§ **Records for this task**:
<<<<

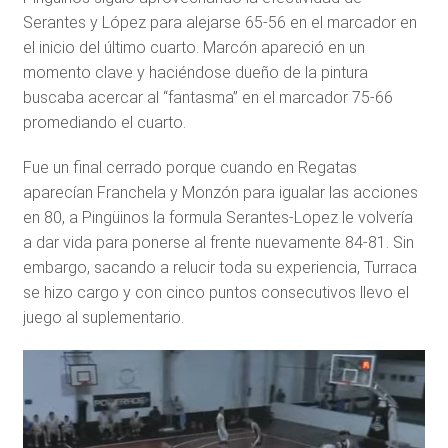
Serantes y López para alejarse 65-56 en el marcador en
el inicio del último cuarto. Marcón apareció en un
momento clave y haciéndose dueño de la pintura
buscaba acercar al “fantasma” en el marcador 75-66
promediando el cuarto.
Fue un final cerrado porque cuando en Regatas
aparecían Franchela y Monzón para igualar las acciones
en 80, a Pingüinos la formula Serantes-Lopez le volvería
a dar vida para ponerse al frente nuevamente 84-81. Sin
embargo, sacando a relucir toda su experiencia, Turraca
se hizo cargo y con cinco puntos consecutivos llevo el
juego al suplementario.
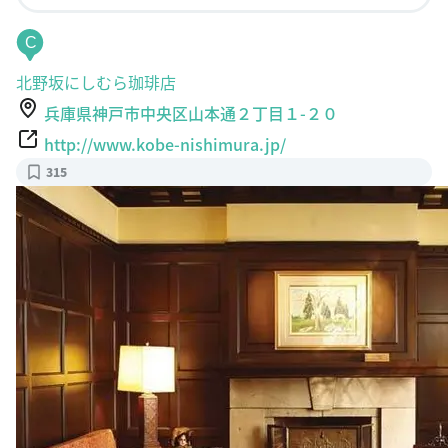
C
北野坂にしむら珈琲店
兵庫県神戸市中央区山本通２丁目１-２０
http://www.kobe-nishimura.jp/
315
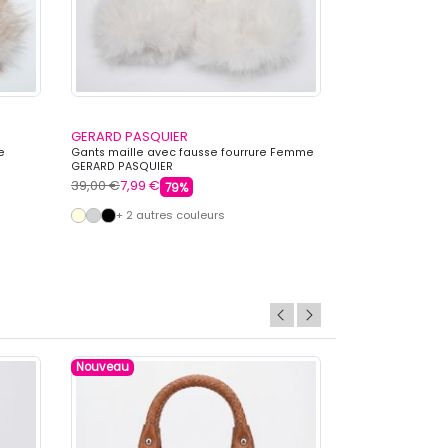
GERARD PASQUIER
GERARD PASQU
e
Gants maille avec fausse fourrure Femme
Gants bi matière
GERARD PASQUIER
argenté Femme 
39,00 €
7,99 €
39,00 €
7,99 €
79%
+ 2 autres couleurs
Nouveau
Nouveau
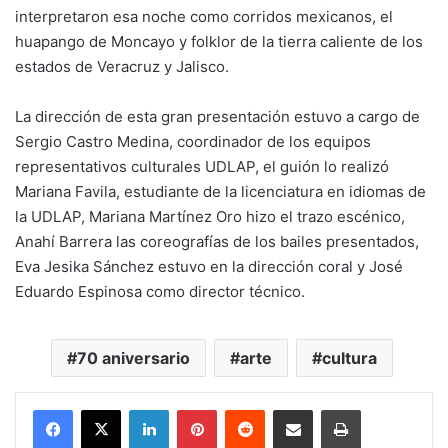
interpretaron esa noche como corridos mexicanos, el
huapango de Moncayo y folklor de la tierra caliente de los
estados de Veracruz y Jalisco.
La dirección de esta gran presentación estuvo a cargo de
Sergio Castro Medina, coordinador de los equipos
representativos culturales UDLAP, el guión lo realizó
Mariana Favila, estudiante de la licenciatura en idiomas de
la UDLAP, Mariana Martínez Oro hizo el trazo escénico,
Anahí Barrera las coreografías de los bailes presentados,
Eva Jesika Sánchez estuvo en la dirección coral y José
Eduardo Espinosa como director técnico.
70 aniversario
arte
cultura
LinkedIn
Pinterest
Reddit
Share via Email
Print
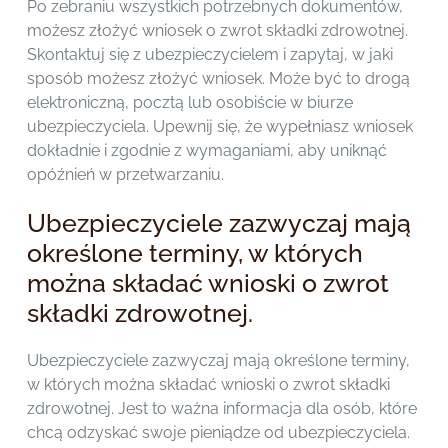
Po zebraniu wszystkich potrzebnych dokumentów,
możesz złożyć wniosek o zwrot składki zdrowotnej.
Skontaktuj się z ubezpieczycielem i zapytaj, w jaki
sposób możesz złożyć wniosek. Może być to drogą
elektroniczną, pocztą lub osobiście w biurze
ubezpieczyciela. Upewnij się, że wypełniasz wniosek
dokładnie i zgodnie z wymaganiami, aby uniknąć
opóźnień w przetwarzaniu.
Ubezpieczyciele zazwyczaj mają
określone terminy, w których
można składać wnioski o zwrot
składki zdrowotnej.
Ubezpieczyciele zazwyczaj mają określone terminy,
w których można składać wnioski o zwrot składki
zdrowotnej. Jest to ważna informacja dla osób, które
chcą odzyskać swoje pieniądze od ubezpieczyciela.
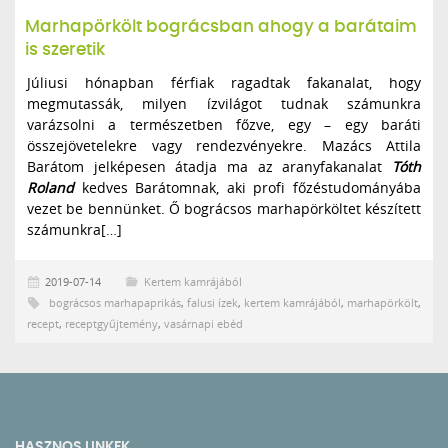
Marhapörkölt bográcsban ahogy a barátaim
is szeretik
Júliusi hónapban férfiak ragadtak fakanalat, hogy
megmutassák, milyen ízvilágot tudnak számunkra
varázsolni a természetben főzve, egy – egy baráti
összejövetelekre vagy rendezvényekre. Mazács Attila
Barátom jelképesen átadja ma az aranyfakanalat
Tóth
Roland
kedves Barátomnak, aki profi főzéstudományába
vezet be bennünket. Ő bográcsos marhapörköltet készített
számunkra[…]
2019-07-14
Kertem kamrájából
bográcsos marhapaprikás
,
falusi ízek
,
kertem kamrájából
,
marhapörkölt
,
recept
,
receptgyűjtemény
,
vasárnapi ebéd
HASZNOS LINKEK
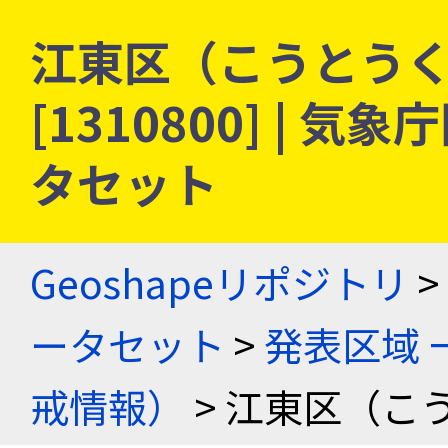
江東区（こうとうく）
[1310800] |
タセット
Geoshapeリポジトリ
>
ータセット
>
発表区域 
戒情報）
> 江東区（こ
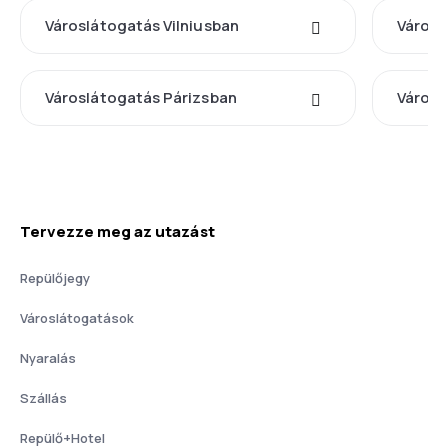
Városlátogatás Vilniusban
Város
Városlátogatás Párizsban
Városl
Tervezze meg az utazást
Repülőjegy
Városlátogatások
Nyaralás
Szállás
Repülő+Hotel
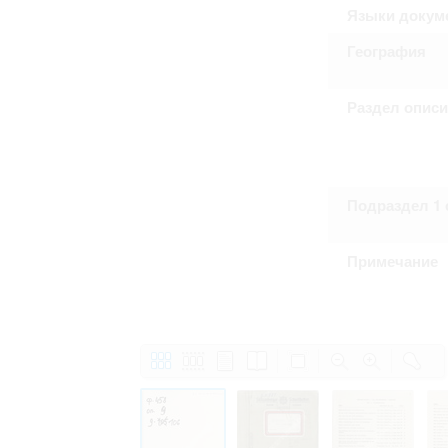
Право на ознакомление с документами
Языки докум
принятия условий настоящего соглаш
География
Раздел опис
Подраздел 1 
Примечание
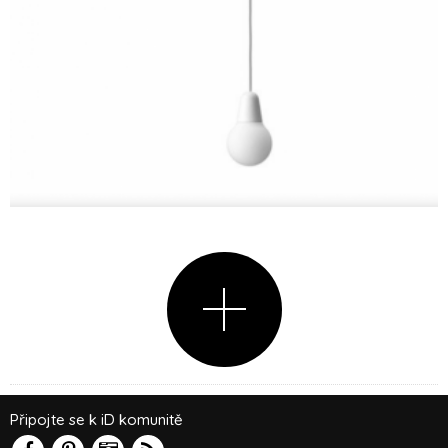
Připojte se k iD komunitě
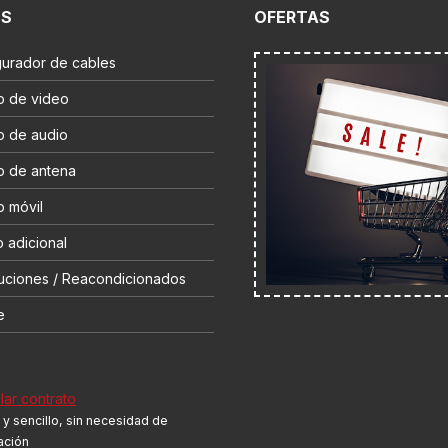
ES
OFERTAS
gurador de cables
o de video
o de audio
o de antena
o móvil
 adicional
uciones / Reacondicionados
e
ar contrato
y sencillo, sin necesidad de
cación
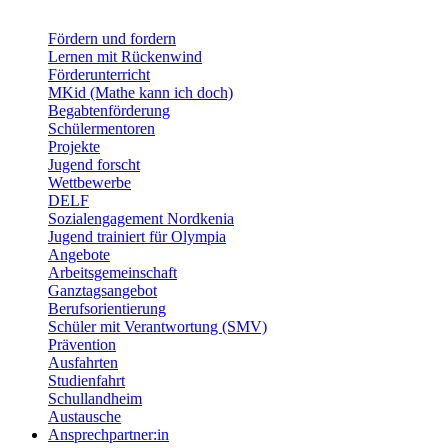
Fördern und fordern
Lernen mit Rückenwind
Förderunterricht
MKid (Mathe kann ich doch)
Begabtenförderung
Schülermentoren
Projekte
Jugend forscht
Wettbewerbe
DELF
Sozialengagement Nordkenia
Jugend trainiert für Olympia
Angebote
Arbeitsgemeinschaft
Ganztagsangebot
Berufsorientierung
Schüler mit Verantwortung (SMV)
Prävention
Ausfahrten
Studienfahrt
Schullandheim
Austausche
Ansprechpartner:in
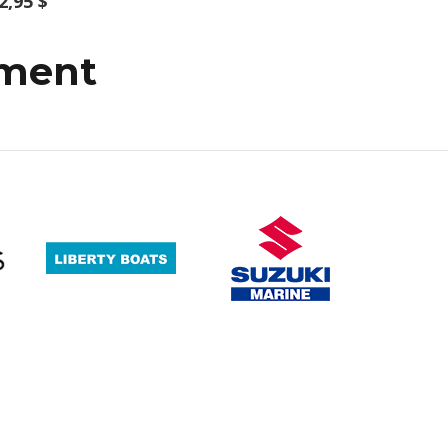
2,95 $
mment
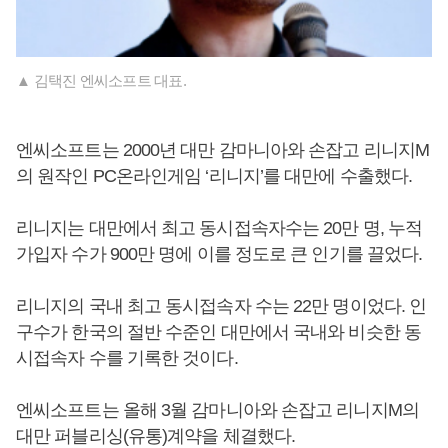
▲ 김택진 엔씨소프트 대표.
엔씨소프트는 2000년 대만 감마니아와 손잡고 리니지M
의 원작인 PC온라인게임 ‘리니지’를 대만에 수출했다.
리니지는 대만에서 최고 동시접속자수는 20만 명, 누적
가입자 수가 900만 명에 이를 정도로 큰 인기를 끌었다.
리니지의 국내 최고 동시접속자 수는 22만 명이었다. 인
구수가 한국의 절반 수준인 대만에서 국내와 비슷한 동
시접속자 수를 기록한 것이다.
엔씨소프트는 올해 3월 감마니아와 손잡고 리니지M의
대만 퍼블리싱(유통)계약을 체결했다.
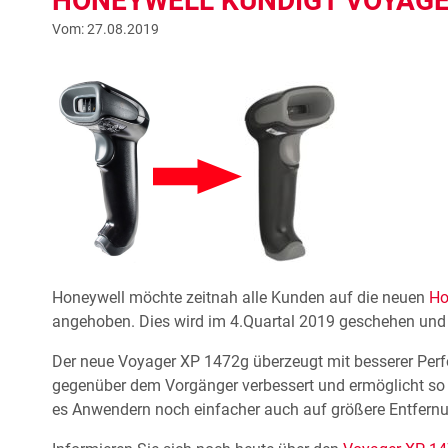
HONEYWELL KÜNDIGT VOYAGE
Vom: 27.08.2019
Honeywell möchte zeitnah alle Kunden auf die neuen
Ho
angehoben. Dies wird im 4.Quartal 2019 geschehen und
Der neue Voyager XP 1472g überzeugt mit besserer Per
gegenüber dem Vorgänger verbessert und ermöglicht so
es Anwendern noch einfacher auch auf größere Entfer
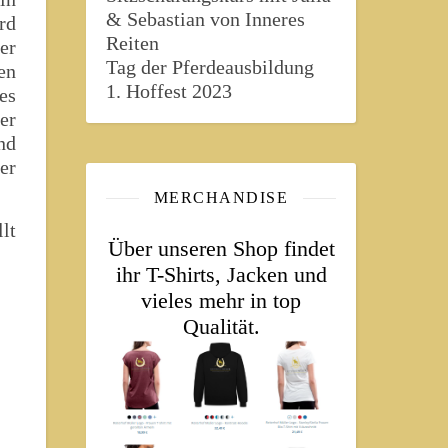
& Sebastian von Inneres
rd
Reiten
er
Tag der Pferdeausbildung
en
1. Hoffest 2023
es
er
nd
er
MERCHANDISE
lt
Über unseren Shop findet
ihr T-Shirts, Jacken und
vieles mehr in top
Qualität.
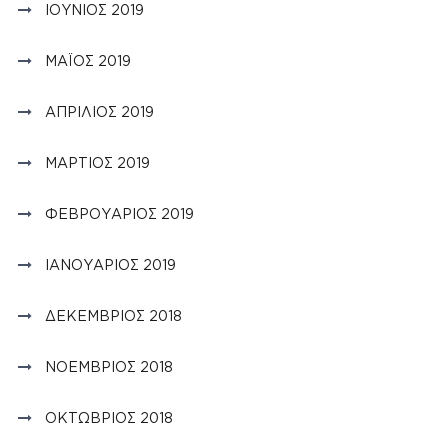
ΙΟΎΝΙΟΣ 2019
ΜΆΙΟΣ 2019
ΑΠΡΊΛΙΟΣ 2019
ΜΆΡΤΙΟΣ 2019
ΦΕΒΡΟΥΆΡΙΟΣ 2019
ΙΑΝΟΥΆΡΙΟΣ 2019
ΔΕΚΈΜΒΡΙΟΣ 2018
ΝΟΈΜΒΡΙΟΣ 2018
ΟΚΤΏΒΡΙΟΣ 2018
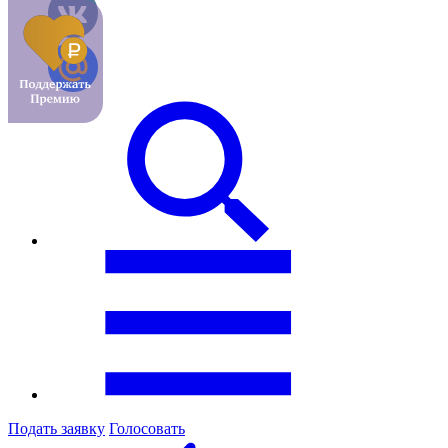
Подать заявку
Голосовать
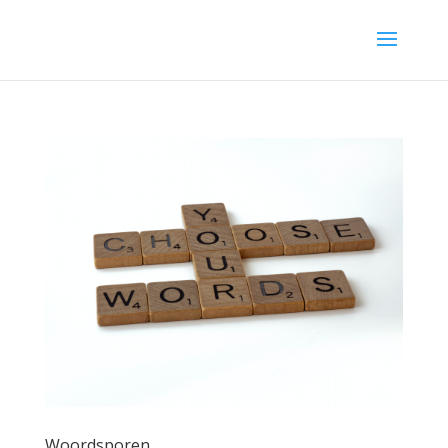
Woordsporen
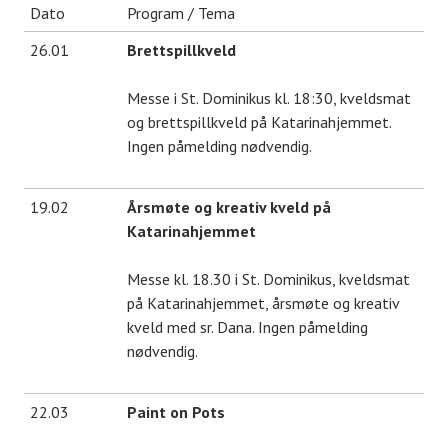
Dato
Program / Tema
26.01
Brettspillkveld
Messe i St. Dominikus kl. 18:30, kveldsmat
og brettspillkveld på Katarinahjemmet.
Ingen påmelding nødvendig.
19.02
Årsmøte og kreativ kveld på
Katarinahjemmet
Messe kl. 18.30 i St. Dominikus, kveldsmat
på Katarinahjemmet, årsmøte og kreativ
kveld med sr. Dana. Ingen påmelding
nødvendig.
22.03
Paint on Pots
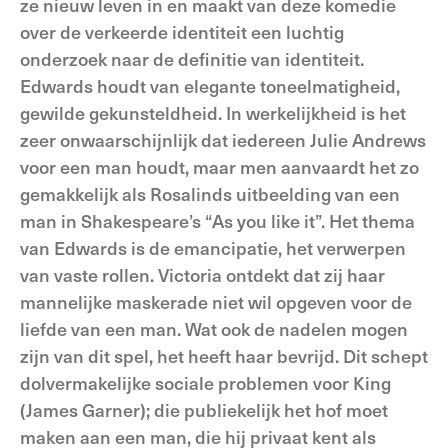
ze nieuw leven in en maakt van deze komedie
over de verkeerde identiteit een luchtig
onderzoek naar de definitie van identiteit.
Edwards houdt van elegante toneelmatigheid,
gewilde gekunsteldheid. In werkelijkheid is het
zeer onwaarschijnlijk dat iedereen Julie Andrews
voor een man houdt, maar men aanvaardt het zo
gemakkelijk als Rosalinds uitbeelding van een
man in Shakespeare’s “As you like it”. Het thema
van Edwards is de emancipatie, het verwerpen
van vaste rollen. Victoria ontdekt dat zij haar
mannelijke maskerade niet wil opgeven voor de
liefde van een man. Wat ook de nadelen mogen
zijn van dit spel, het heeft haar bevrijd. Dit schept
dolvermakelijke sociale problemen voor King
(James Garner); die publiekelijk het hof moet
maken aan een man, die hij privaat kent als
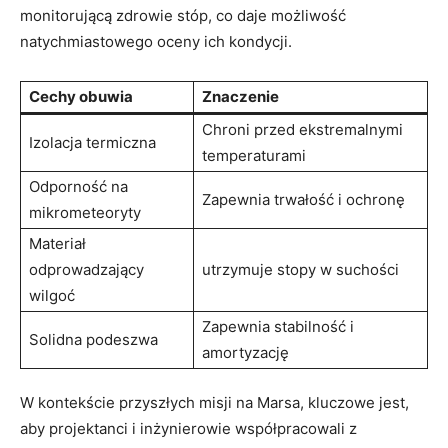
monitorującą zdrowie stóp, co daje możliwość
natychmiastowego oceny ich kondycji.
Cechy obuwia
Znaczenie
Chroni przed ekstremalnymi
Izolacja termiczna
temperaturami
Odporność na
Zapewnia trwałość i ochronę
mikrometeoryty
Materiał
odprowadzający
utrzymuje stopy w suchości
wilgoć
Zapewnia stabilność i
Solidna podeszwa
amortyzację
W kontekście przyszłych misji na Marsa, kluczowe jest,
aby projektanci i inżynierowie współpracowali z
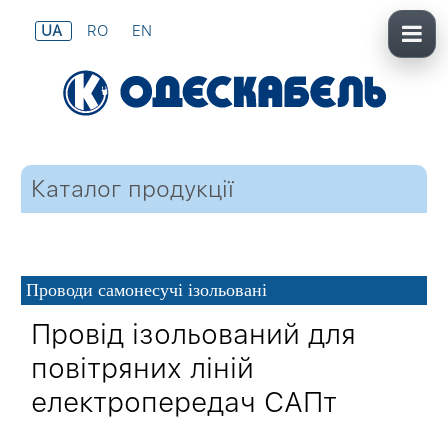
UA
RO
EN
Каталог продукції
Проводи самонесучі ізольовані
Провід ізольований для
повітряних ліній
електропередач САПт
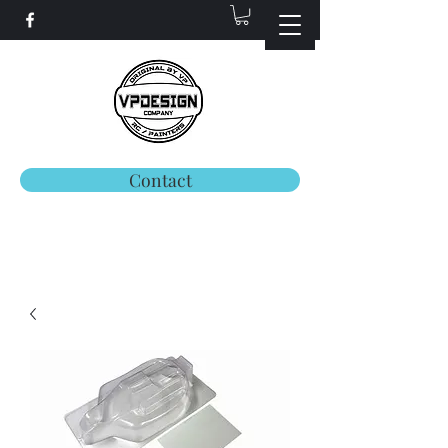
Contact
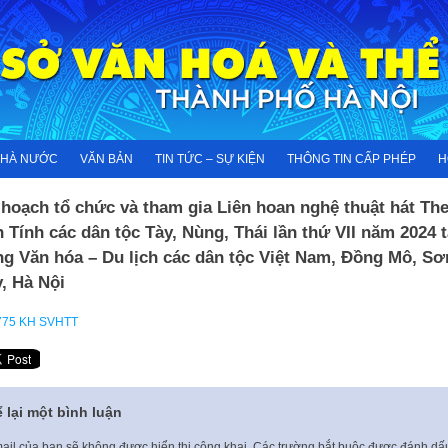
NHÀ NƯỚC
VĂN BẢN
TIN TỨC – SỰ KIỆN
THÔNG TIN CẤP PHÉP
H
hoạch tổ chức và tham gia Liên hoan nghệ thuật hát The
 Tính các dân tộc Tày, Nùng, Thái lần thứ VII năm 2024 t
ng Văn hóa – Du lịch các dân tộc Việt Nam, Đồng Mô, Sơ
, Hà Nội
775 KH SVHTT
 lại một bình luận
ail của bạn sẽ không được hiển thị công khai.
Các trường bắt buộc được đánh d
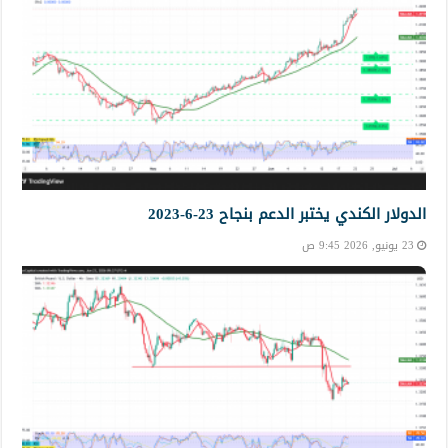
الدولار الكندي يختبر الدعم بنجاح 23-6-2023
23 يونيو, 2026 9:45 ص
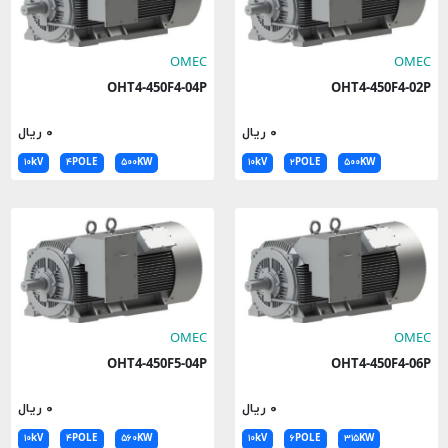
OMEC
OMEC
OHT4-450F4-04P
OHT4-450F4-02P
۰ ریال
۰ ریال
۱۰kV
۴POLE
۵۰۰KW
۱۰kV
۲POLE
۵۰۰KW
OMEC
OMEC
OHT4-450F5-04P
OHT4-450F4-06P
۰ ریال
۰ ریال
۱۰kV
۴POLE
۵۶۰KW
۱۰kV
۶POLE
۳۱۵KW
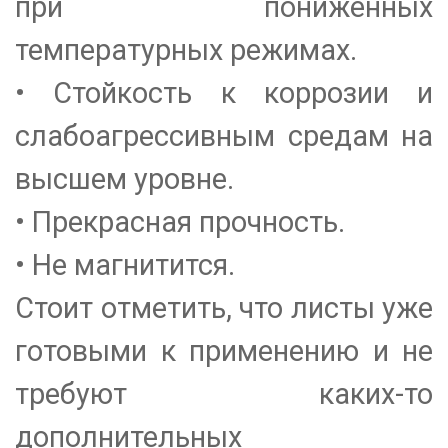
при пониженных
температурных режимах.
• Стойкость к коррозии и
слабоагрессивным средам на
высшем уровне.
• Прекрасная прочность.
• Не магнитится.
Стоит отметить, что листы уже
готовыми к применению и не
требуют каких-то
дополнительных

>>>>

§ **Work order**: Determine how many lines of the entries above carry the string "Gants", and give that number alone.

§ **Reply to the exercise**: 2